Exercise details:
Please restate the listing word for word, omitting the images.

Data block:

• • • • •

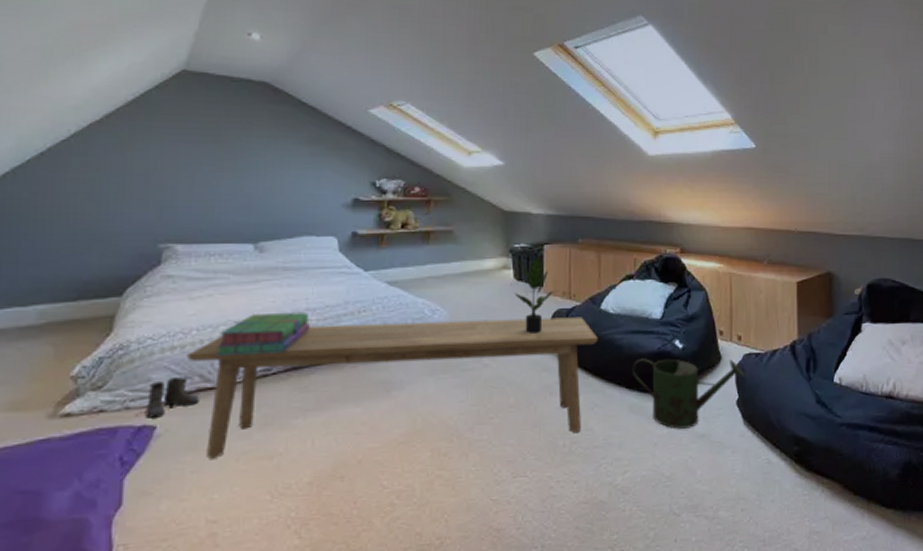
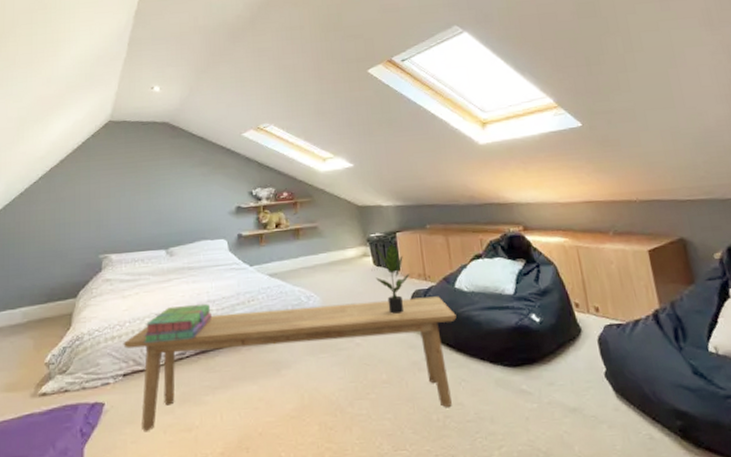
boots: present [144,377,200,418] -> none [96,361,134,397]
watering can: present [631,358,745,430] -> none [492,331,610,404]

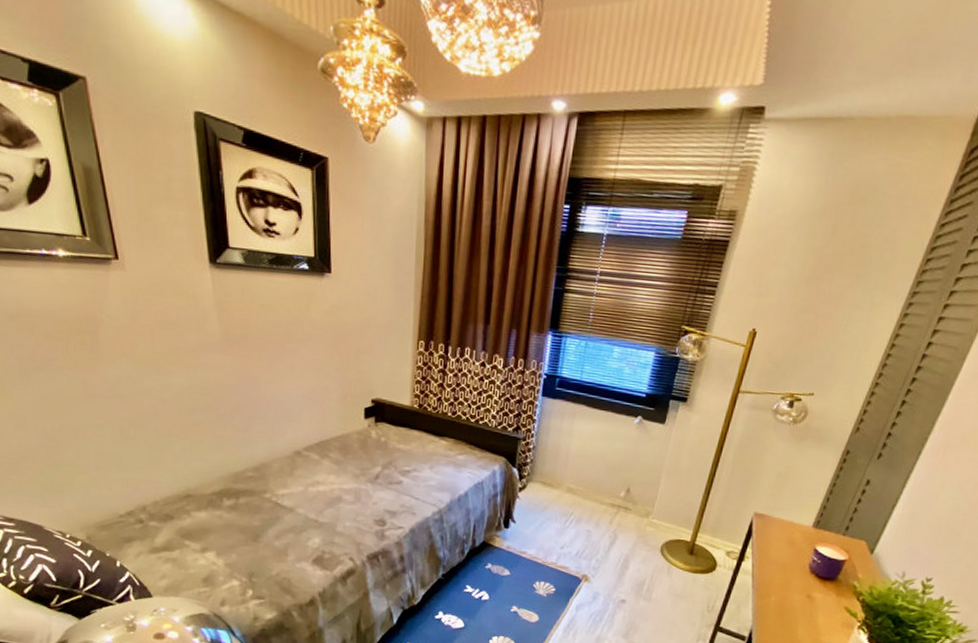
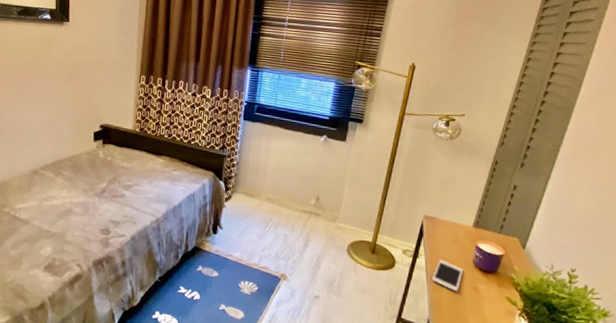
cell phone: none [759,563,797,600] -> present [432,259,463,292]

• • • • •

Solution to this task:
boots: present [144,377,200,418] -> none [96,361,134,397]
watering can: present [631,358,745,430] -> none [492,331,610,404]

cell phone: none [759,563,797,600] -> present [432,259,463,292]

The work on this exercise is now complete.